You know the scene by heart. With weapons holstered, the combatants meet. Two men with only wits and reflexes standing between them and a death so certain you could set your watch to it. Many have tried to make a video game representation of the quick draw, but all have failed. I was determined not to fail, and so I looked for the key to it all that everyone was missing. Other games made the false assumption that the thrill of the quick draw came from measuring speed and reflexes. It doesn’t. A quick draw isn’t just another form of the “Quick Time Event” you see every developer shoehorn into their insipid creations. It’s not about pressing a button at all. It’s about not pressing the button.

Why do I say this? Because the button is the anticlimax. We go into a gunfight with one expectation – that someone will die. When someone in fact dies, it is not a shock to the audience and it is not even a shock to the characters involved.
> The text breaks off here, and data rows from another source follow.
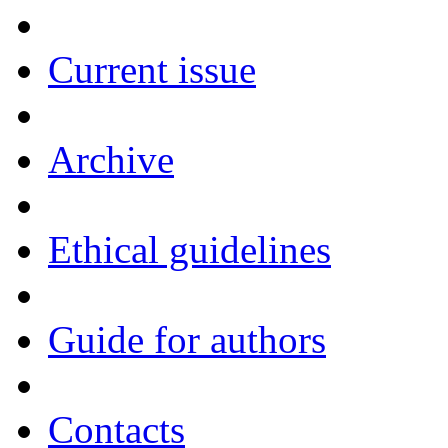
Current issue
Archive
Ethical guidelines
Guide for authors
Contacts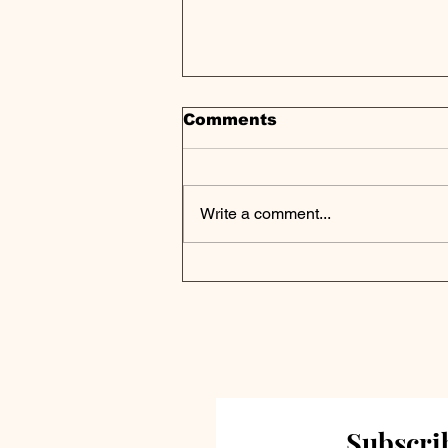
Comments
Write a comment...
Private Credit Portfolio
Analysis | Great Elm
Capital Corp Reports Q4
2024 Results
Subscrib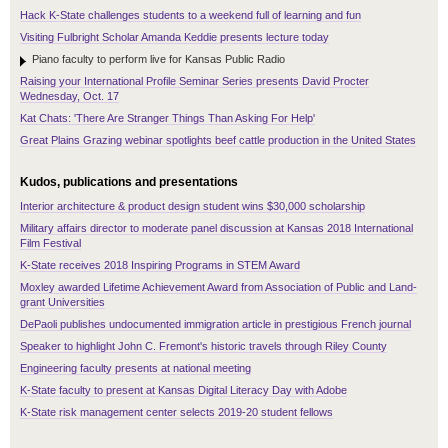
Hack K-State challenges students to a weekend full of learning and fun
Visiting Fulbright Scholar Amanda Keddie presents lecture today
Piano faculty to perform live for Kansas Public Radio
Raising your International Profile Seminar Series presents David Procter
Wednesday, Oct. 17
Kat Chats: 'There Are Stranger Things Than Asking For Help'
Great Plains Grazing webinar spotlights beef cattle production in the United States
Kudos, publications and presentations
Interior architecture & product design student wins $30,000 scholarship
Military affairs director to moderate panel discussion at Kansas 2018 International
Film Festival
K-State receives 2018 Inspiring Programs in STEM Award
Moxley awarded Lifetime Achievement Award from Association of Public and Land-
grant Universities
DePaoli publishes undocumented immigration article in prestigious French journal
Speaker to highlight John C. Fremont's historic travels through Riley County
Engineering faculty presents at national meeting
K-State faculty to present at Kansas Digital Literacy Day with Adobe
K-State risk management center selects 2019-20 student fellows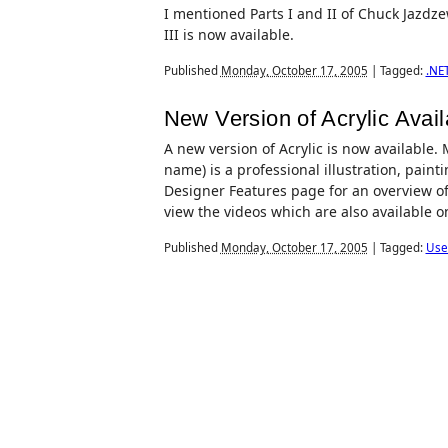
I mentioned Parts I and II of Chuck Jazdze
III is now available.
Published
Monday, October 17, 2005
|
Tagged:
.NE
New Version of Acrylic Avail
A new version of Acrylic is now available.
name) is a professional illustration, paint
Designer Features page for an overview of
view the videos which are also available o
Published
Monday, October 17, 2005
|
Tagged:
Use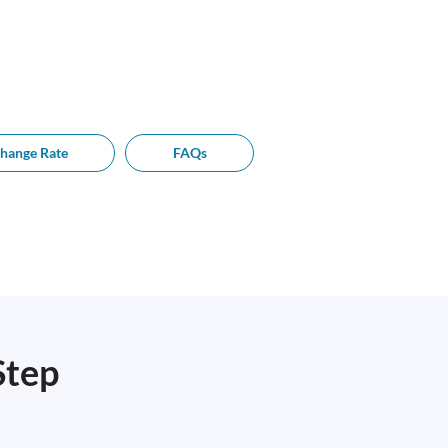
hange Rate
FAQs
Step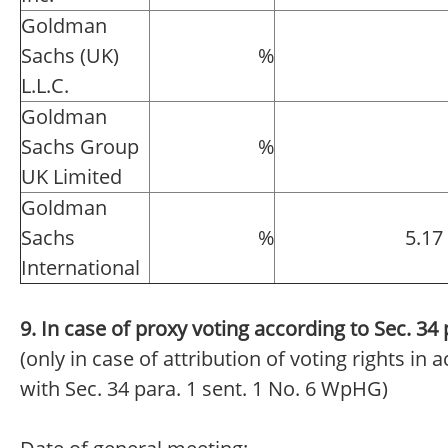
Goldman
Sachs (UK)
%
L.L.C.
Goldman
Sachs Group
%
UK Limited
Goldman
Sachs
%
5.17
International
9. In case of proxy voting according to Sec. 3
(only in case of attribution of voting rights in
with Sec. 34 para. 1 sent. 1 No. 6 WpHG)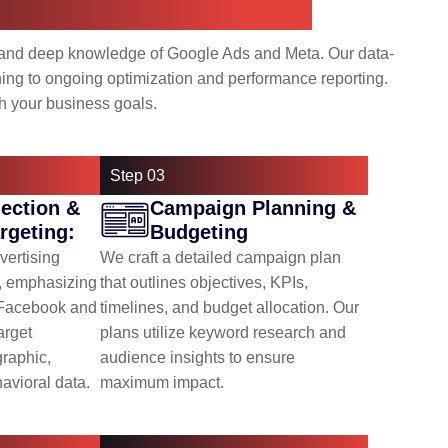
riven, and Collaborative
 and deep knowledge of Google Ads and Meta. Our data-
ng to ongoing optimization and performance reporting.
h your business goals.
Step 03
lection &
Campaign Planning &
rgeting:
Budgeting
vertising
We craft a detailed campaign plan
s, emphasizing
that outlines objectives, KPIs,
(Facebook and
timelines, and budget allocation. Our
arget
plans utilize keyword research and
raphic,
audience insights to ensure
avioral data.
maximum impact.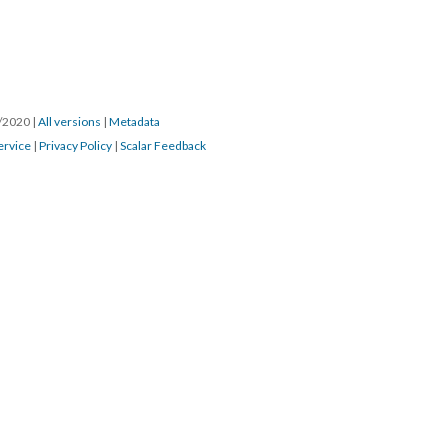
3/2020
|
All versions
|
Metadata
ervice
|
Privacy Policy
|
Scalar Feedback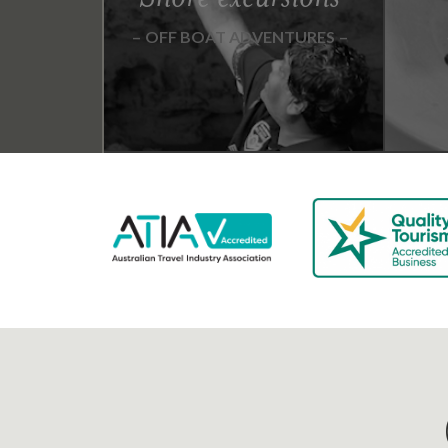
OFF BOAT ADVENTURES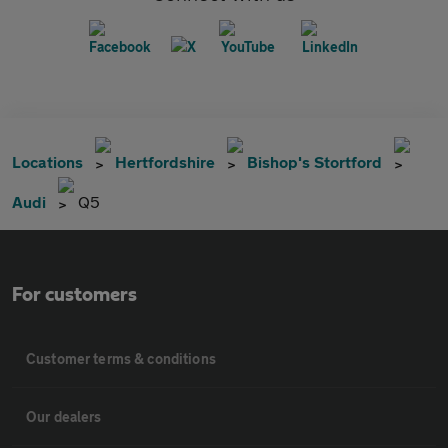
Locations
Hertfordshire
Bishop's Stortford
Audi
Q5
For customers
Customer terms & conditions
Our dealers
The outcome, the draw, the “button press” does not make the gun fight. The gun fight happened during the two minutes before anyone ever reached for a gun.

I see that you don’t believe me. You love your little “QTE” and a computer telling you that your reflexes are just oh so fast. Just look at you, sitting cross legged in your living room, controller in hand, waiting for some arbitrary cue to press your tiny plastic button. Do you feel like a cowboy? Look at you, mister cock of the walk. Press a button and you win the game. I know what you’re thinking: “Those stupid cowboys make it look so tough. Guess I’m just a natural”. Well you’d better hope to heaven a cowboy never sees you think that. Oh yes, and what happens if your reflexes aren’t fast enough? Maybe you feel a little frustrated? Do you think a cowboy feels frustrated when he isn’t fast enough? No. He feels dead.

A gunfight isn’t a “feel good” game. It’s a killing and dying game. It’s not about comfort. It’s not about creating an encouraging environment and making everything “fun”. It’s about stress and uncertainty. It’s not even a fight of reflexes. It’s about reading an opponent that you have no hope of comprehending. When the dust settles you aren’t fist pumping to Queen and high fiving your bros. There are no high scores, no record speeds. There’s just a man and a corpse. And if you’re lucky, that corpse isn’t you.

That is the quick draw I wanted, not this bargain bin “Annie Get Your Gun” pissing contest. But how could we do it? How could we make a fight be about not pressing the button? It seemed impossible. Why would a competent gunfighter ever purposefully not go for his gun? Why would a player not shoot as soon as he was able, especially when he is fully aware that he who shoots first always wins? It seems almost illogical to stand there and stare down an opponent when you need only grab the gun and shoot. Yet the quick draw experience is about watching the enemy and responding to him. I could not in good conscience make a game mechanic that so blatantly defied reality, even if every Western was built around it. Our commitment to reality would ruin everything.

But the story does not end there. It was then that we stumbled upon some groundbreaking studies that in essence changed everything. As it would happen, we were not the first to face this problem. Niels Bohr, renowned quantum physicist, was the first. When he wasn’t busy blowing up Japanese people, he indulged in the cowboy sciences, and now we may consume the succulent fruits of his labor. Mr. Bohr, through extensive scientific analysis, determined that in a quick draw competition he who draws first actually draws at a slower speed than his opponent. Why this is, he did not know. It may be due to the deliberate action of drawing first versus the reflexive action of the second draw, but whatever the case, it was all we needed. There was now a specific and somewhat real advantage to drawing second! There was a reason to not press the button!

With this kernel of truth, the Johnny Outlaw quick draw could be realized. A game of subtle glances, of sending false cues, reading minor tics. A game where you wanted your opponent to draw first. It is intense. It is stressful. And it is sickeningly real. Someday you too will have the chance to not press the button. You may be not pressing it already.